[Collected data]
· · · · ·
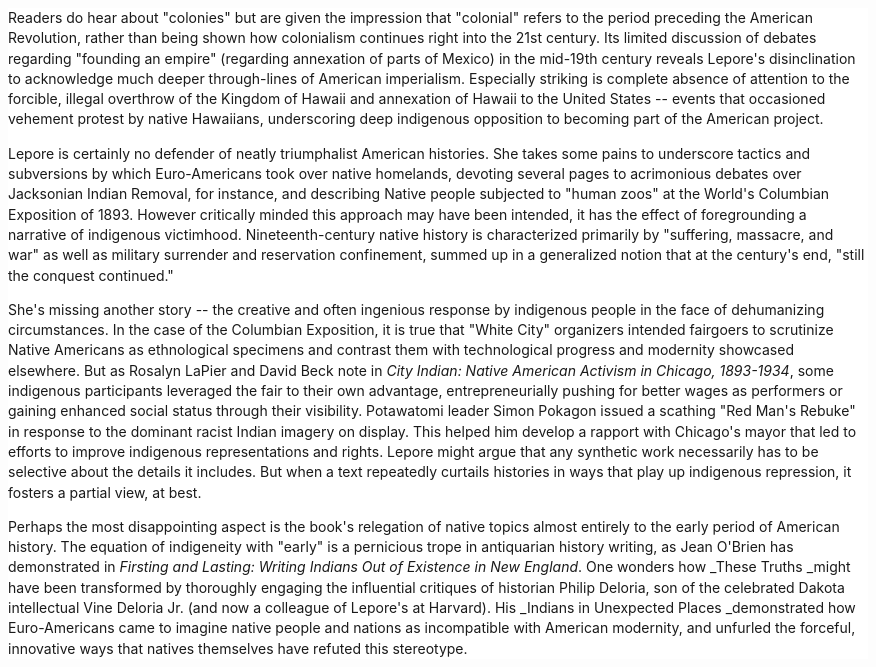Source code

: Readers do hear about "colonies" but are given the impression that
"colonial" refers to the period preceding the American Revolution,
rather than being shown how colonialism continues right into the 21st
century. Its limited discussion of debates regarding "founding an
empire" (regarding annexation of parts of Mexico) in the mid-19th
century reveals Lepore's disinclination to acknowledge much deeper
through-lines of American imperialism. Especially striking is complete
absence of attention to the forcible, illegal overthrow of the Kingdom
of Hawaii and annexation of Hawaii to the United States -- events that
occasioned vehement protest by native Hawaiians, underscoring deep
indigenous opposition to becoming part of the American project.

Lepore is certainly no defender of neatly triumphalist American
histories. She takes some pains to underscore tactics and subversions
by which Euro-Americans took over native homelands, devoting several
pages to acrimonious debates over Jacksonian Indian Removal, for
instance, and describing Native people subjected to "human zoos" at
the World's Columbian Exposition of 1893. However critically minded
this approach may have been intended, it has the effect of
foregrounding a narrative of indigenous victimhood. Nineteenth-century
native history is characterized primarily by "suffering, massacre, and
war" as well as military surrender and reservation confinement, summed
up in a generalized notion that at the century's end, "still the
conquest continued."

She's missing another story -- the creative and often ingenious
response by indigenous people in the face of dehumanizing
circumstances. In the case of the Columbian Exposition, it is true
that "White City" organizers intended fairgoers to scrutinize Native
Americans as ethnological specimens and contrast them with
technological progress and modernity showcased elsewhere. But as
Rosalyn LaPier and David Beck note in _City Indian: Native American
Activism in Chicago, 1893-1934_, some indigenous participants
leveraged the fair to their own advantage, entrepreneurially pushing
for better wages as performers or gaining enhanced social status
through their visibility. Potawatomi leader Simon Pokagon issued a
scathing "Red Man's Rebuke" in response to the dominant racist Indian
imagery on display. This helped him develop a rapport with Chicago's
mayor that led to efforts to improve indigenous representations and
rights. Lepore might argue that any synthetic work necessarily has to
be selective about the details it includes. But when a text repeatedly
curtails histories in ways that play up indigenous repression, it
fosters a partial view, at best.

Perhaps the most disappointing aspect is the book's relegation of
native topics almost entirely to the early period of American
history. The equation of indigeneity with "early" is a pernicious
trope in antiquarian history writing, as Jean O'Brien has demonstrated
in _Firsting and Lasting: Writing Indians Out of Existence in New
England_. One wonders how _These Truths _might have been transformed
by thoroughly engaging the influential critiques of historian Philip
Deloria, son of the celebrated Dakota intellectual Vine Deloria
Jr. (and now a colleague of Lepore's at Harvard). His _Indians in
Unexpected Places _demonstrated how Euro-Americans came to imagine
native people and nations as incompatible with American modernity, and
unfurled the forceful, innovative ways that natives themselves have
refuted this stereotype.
· · · · ·
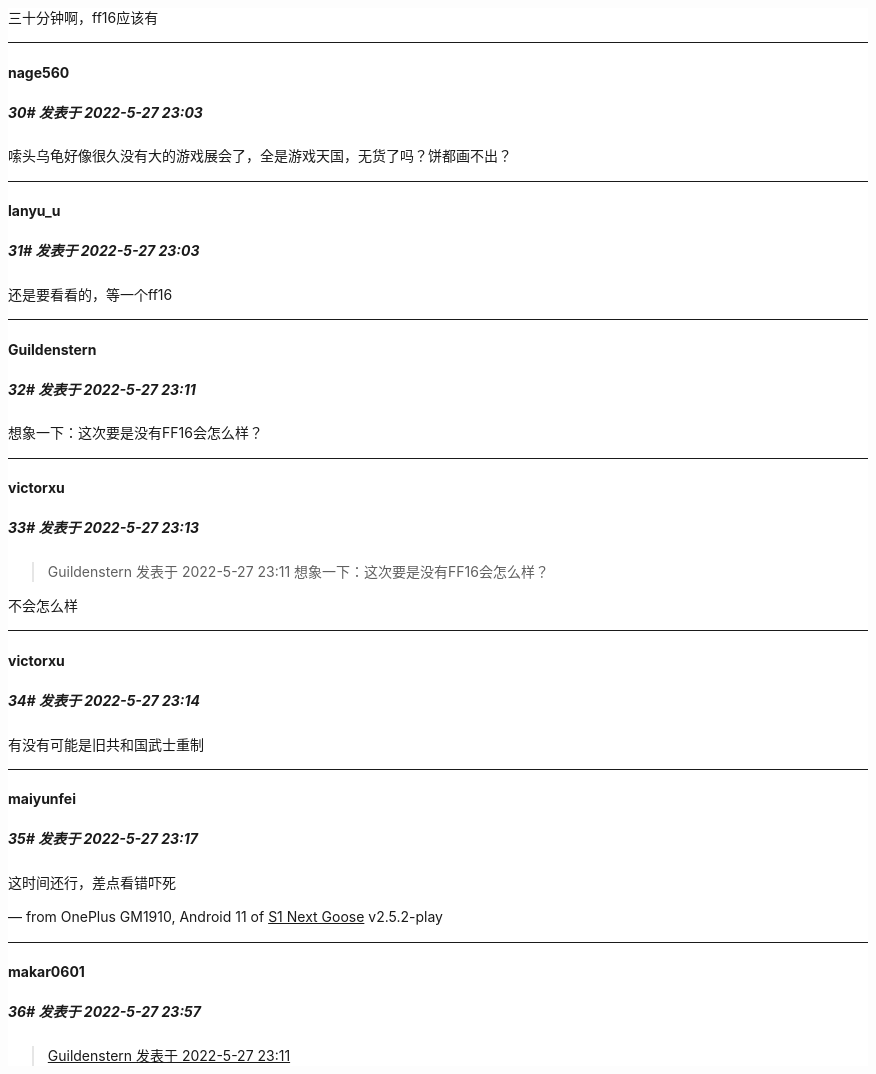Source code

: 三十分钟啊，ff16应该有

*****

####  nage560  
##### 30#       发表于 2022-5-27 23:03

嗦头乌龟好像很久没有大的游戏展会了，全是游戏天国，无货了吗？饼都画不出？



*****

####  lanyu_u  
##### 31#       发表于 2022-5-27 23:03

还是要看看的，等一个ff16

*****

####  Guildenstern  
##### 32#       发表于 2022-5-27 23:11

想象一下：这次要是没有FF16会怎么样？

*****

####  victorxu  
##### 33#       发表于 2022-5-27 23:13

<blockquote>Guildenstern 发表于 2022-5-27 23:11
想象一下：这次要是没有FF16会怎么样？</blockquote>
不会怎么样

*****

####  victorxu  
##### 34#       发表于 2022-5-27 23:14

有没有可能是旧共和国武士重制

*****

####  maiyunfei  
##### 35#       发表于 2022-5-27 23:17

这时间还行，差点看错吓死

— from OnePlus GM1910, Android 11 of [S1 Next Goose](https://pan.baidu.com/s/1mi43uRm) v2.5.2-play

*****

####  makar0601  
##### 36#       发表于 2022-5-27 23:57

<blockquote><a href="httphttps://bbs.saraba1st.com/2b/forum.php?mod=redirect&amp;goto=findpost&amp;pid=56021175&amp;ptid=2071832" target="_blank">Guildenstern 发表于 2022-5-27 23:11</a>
· · · · ·
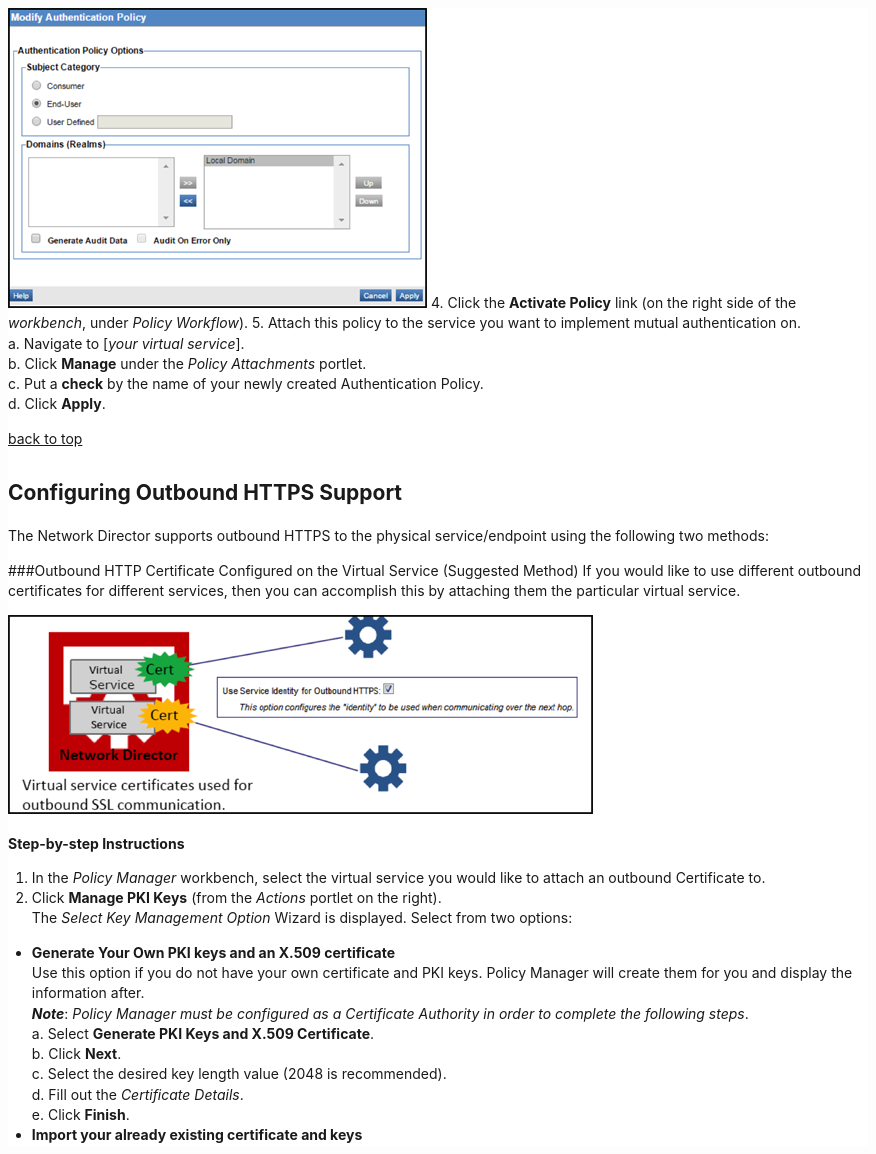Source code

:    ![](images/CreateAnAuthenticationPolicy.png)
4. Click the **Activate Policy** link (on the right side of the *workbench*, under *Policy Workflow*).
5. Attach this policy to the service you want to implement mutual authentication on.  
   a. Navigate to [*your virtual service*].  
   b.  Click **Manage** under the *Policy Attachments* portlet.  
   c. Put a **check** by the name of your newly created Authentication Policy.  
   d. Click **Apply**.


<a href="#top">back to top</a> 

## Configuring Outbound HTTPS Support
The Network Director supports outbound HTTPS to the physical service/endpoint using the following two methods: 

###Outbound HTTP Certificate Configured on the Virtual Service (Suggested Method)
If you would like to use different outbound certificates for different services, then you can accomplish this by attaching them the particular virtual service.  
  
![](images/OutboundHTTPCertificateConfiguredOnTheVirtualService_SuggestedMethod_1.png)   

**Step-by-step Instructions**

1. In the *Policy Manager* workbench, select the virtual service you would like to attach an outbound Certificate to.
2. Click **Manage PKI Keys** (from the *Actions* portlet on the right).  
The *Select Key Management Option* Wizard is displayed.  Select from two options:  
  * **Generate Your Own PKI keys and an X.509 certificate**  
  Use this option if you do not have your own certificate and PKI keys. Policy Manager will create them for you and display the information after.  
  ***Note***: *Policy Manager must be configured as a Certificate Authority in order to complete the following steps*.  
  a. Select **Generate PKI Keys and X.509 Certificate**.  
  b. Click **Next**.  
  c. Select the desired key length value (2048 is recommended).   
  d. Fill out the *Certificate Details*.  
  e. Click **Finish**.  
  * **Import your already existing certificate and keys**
· · · · ·
**Task directions**
Within the data above, how many lines include "href"? The number alone is the answer.

**Exercise answer**
2